━━━━━ Records for this exercise
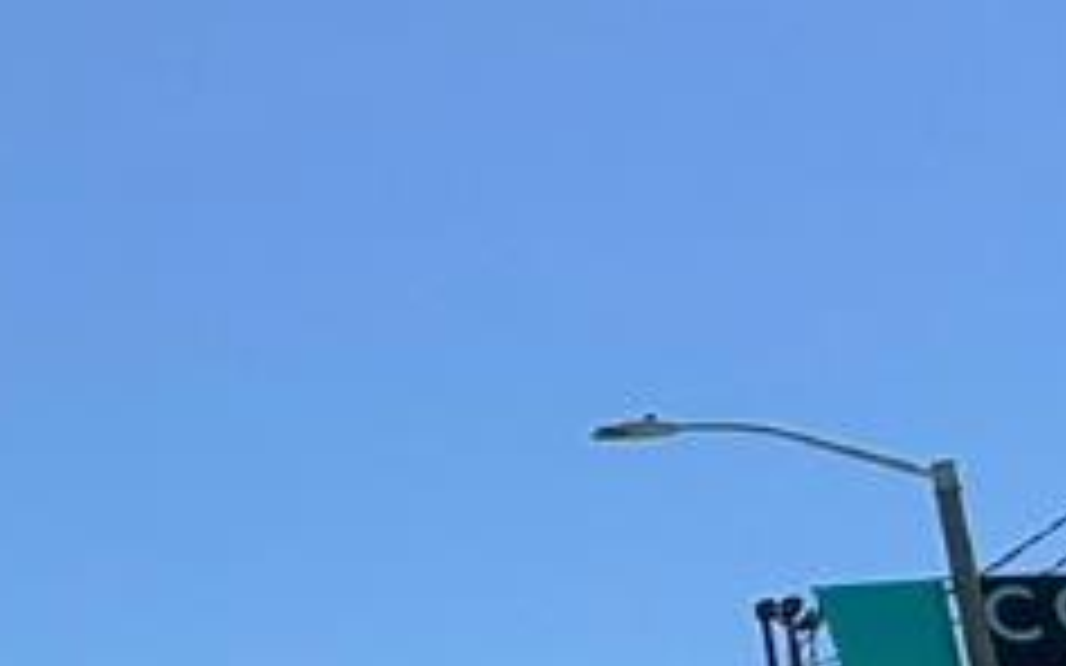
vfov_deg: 13.6
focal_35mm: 94
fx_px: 2730
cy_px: 718
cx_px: -1075
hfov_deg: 16.6
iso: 50
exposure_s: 1/2410
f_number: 2.2
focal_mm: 2.22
━━━━━━━━━━
- **Work order**
The expected output is every entry above, character for character, with no pictures.

- **Output for this exercise**
vfov_deg: 13.6
focal_35mm: 94
fx_px: 2730
cy_px: 718
cx_px: -1075
hfov_deg: 16.6
iso: 50
exposure_s: 1/2410
f_number: 2.2
focal_mm: 2.22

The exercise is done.